Special rights for some rural Hong Kong men
UK- enacted Ding rights in 1972 continue even after 1997 handover to China
Hong Kong, Feb. 17: Sitting in the spacious courtyard of an 18th- century ancestral hall belonging to his clan, William Liu defiantly rejects a lucrative birthright that his special status as one of Hong Kong’s male indigenous villagers affords him.
Liu hails from the rural northern part of Hong Kong known as the “New Territories” which were leased by Britain from China in 1898.
Under a colonial- era policy that remains in place, any male who can trace his lineage back to that period has the right to build a three- storey house on his land without paying a land fee.
In a city with the world’s
least affordable property market, that exclusively male right is a major windfall.
But it is being challenged in the courts as both discriminatory to women and
unfair to millions of Hong Kongers unable to get on the property ladder.
Liu is a villager who agrees with the court case against the building rights.
“It’s an unfair policy and I will not use it,” the 22year- old said.

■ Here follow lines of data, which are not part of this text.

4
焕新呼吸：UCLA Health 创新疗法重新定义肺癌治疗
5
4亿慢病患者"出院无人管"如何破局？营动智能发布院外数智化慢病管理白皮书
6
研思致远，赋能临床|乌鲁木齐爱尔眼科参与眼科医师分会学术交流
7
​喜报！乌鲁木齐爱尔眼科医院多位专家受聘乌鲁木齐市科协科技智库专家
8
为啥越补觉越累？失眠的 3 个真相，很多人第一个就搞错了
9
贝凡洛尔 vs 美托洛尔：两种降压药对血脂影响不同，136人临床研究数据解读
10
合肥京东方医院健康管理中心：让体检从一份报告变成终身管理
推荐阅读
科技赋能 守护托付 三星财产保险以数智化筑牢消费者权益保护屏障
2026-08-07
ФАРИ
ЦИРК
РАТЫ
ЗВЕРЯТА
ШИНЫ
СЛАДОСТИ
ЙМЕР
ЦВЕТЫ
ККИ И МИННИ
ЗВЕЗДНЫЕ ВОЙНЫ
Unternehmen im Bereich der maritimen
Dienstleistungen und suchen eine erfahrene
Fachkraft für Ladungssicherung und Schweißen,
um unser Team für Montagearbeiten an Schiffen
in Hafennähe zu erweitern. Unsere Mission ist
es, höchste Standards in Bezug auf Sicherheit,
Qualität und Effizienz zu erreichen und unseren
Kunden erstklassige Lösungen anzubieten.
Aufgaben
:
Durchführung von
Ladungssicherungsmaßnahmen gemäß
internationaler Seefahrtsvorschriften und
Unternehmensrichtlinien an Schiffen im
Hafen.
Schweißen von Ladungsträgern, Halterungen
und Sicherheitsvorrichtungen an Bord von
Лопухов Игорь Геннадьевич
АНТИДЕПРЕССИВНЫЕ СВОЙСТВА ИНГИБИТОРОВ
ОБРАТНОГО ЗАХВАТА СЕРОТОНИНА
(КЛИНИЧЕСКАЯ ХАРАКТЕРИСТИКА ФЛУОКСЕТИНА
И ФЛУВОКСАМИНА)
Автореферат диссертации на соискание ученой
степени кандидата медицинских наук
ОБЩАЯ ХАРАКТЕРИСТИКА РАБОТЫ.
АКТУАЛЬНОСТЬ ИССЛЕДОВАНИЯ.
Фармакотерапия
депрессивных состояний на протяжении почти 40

Liu, a democracy activist, is opposed both to the discriminatory nature of the policy and the way the
city’s connected housing developers have still been able to use it to build properties. “The small house policy has turned into something that is just being abused by a small handful of people working with developers to make money,” he explained.
Liber Research Community, a local land concern group, estimates that at least one out of four indigenous houses in the New Territories were built illegally, with commercial developers making secret deals with villagers to use their land rights.
Authorities largely turn a blind eye to the practice.
The so- called “ding rights” — named after the Cantonese word for male offspring — were enacted in 1972 by the British as an interim measure to improve living standards for farmers. It continued after the 1997 handover to China.